*** DATA EXTRACTS
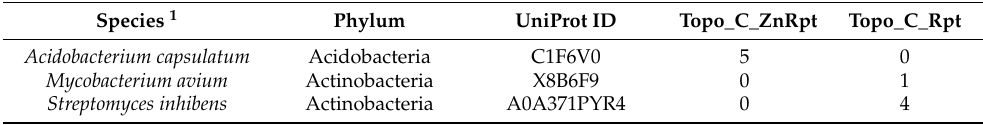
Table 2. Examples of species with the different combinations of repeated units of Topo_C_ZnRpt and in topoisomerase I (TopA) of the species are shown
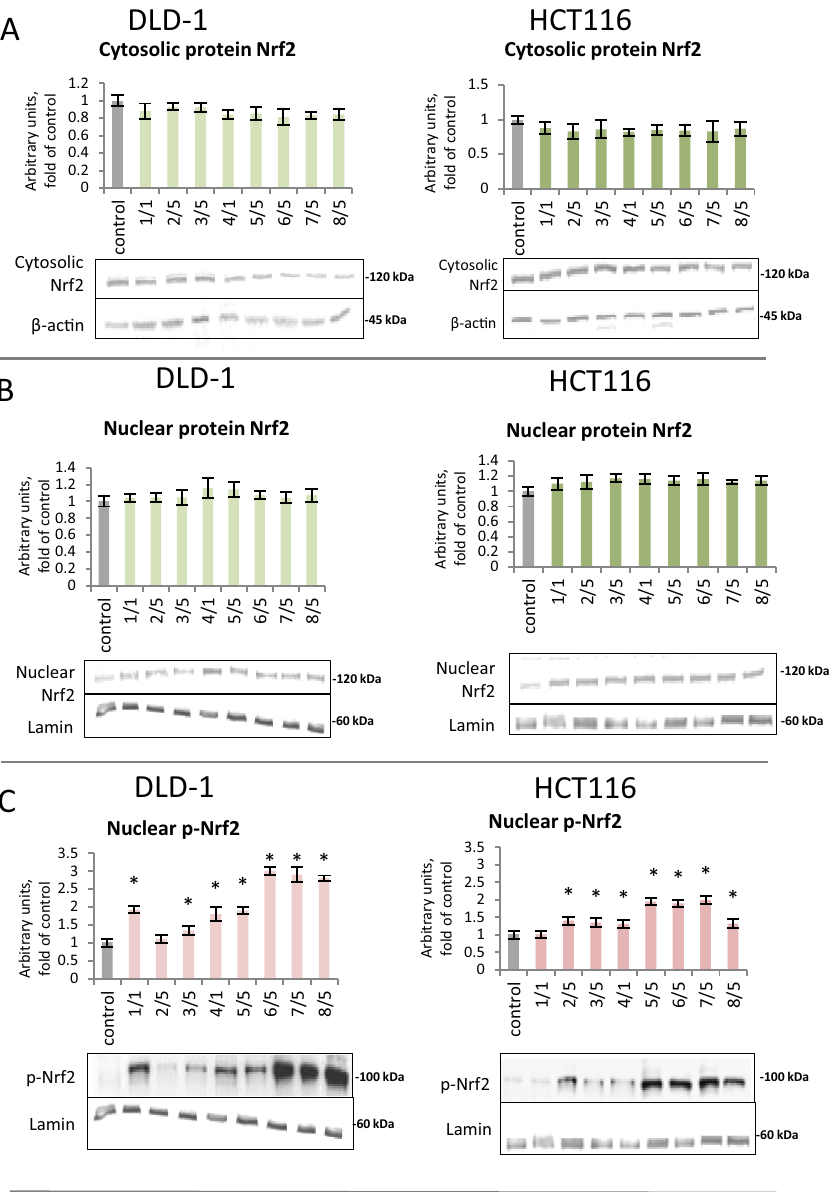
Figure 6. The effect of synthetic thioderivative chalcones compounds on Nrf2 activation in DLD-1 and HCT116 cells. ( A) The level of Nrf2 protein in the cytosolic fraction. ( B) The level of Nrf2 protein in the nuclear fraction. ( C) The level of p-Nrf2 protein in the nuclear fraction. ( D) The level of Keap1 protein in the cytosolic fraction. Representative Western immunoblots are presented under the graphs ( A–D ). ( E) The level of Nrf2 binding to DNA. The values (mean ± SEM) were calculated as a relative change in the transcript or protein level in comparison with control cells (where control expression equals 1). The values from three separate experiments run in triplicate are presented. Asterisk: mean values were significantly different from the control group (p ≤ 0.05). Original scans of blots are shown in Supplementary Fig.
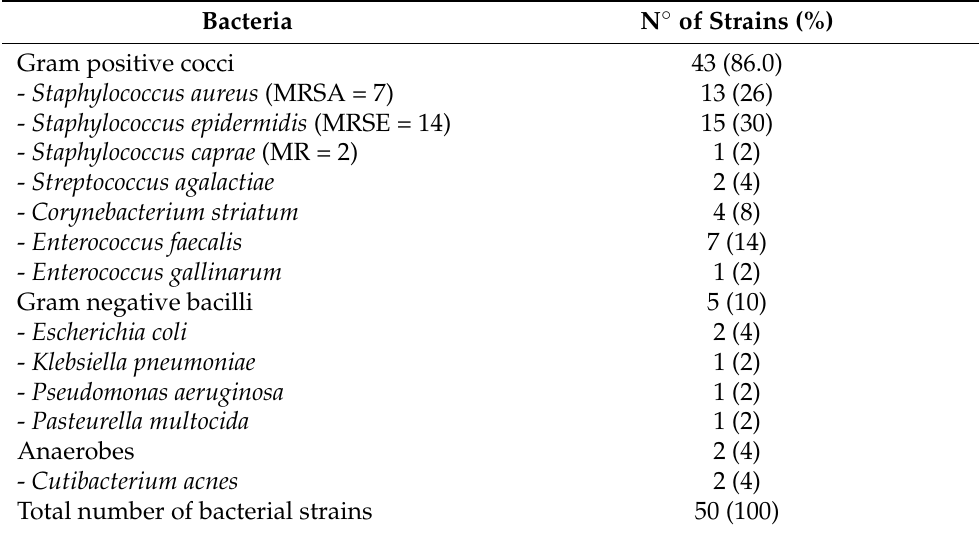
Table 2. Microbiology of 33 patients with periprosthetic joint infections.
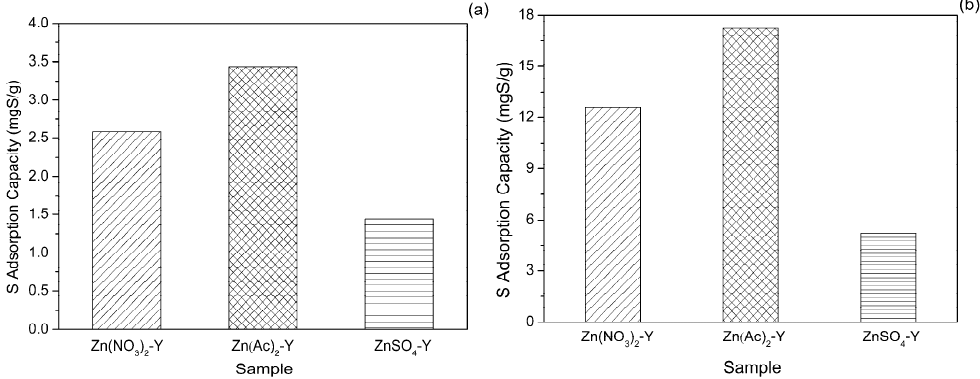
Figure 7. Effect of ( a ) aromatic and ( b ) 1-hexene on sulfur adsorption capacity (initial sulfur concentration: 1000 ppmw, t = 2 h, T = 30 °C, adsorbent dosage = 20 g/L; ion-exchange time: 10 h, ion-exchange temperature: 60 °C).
******
*** DATA EXTRACTS
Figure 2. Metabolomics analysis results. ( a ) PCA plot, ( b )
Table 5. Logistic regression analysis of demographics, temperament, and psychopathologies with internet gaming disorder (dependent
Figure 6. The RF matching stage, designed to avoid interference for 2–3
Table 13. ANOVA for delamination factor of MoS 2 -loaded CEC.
******
When a line among the entries above contains "analysis", copy it.

Figure 2. Metabolomics analysis results. ( a ) PCA plot, ( b )
Table 5. Logistic regression analysis of demographics, temperament, and psychopathologies with internet gaming disorder (dependent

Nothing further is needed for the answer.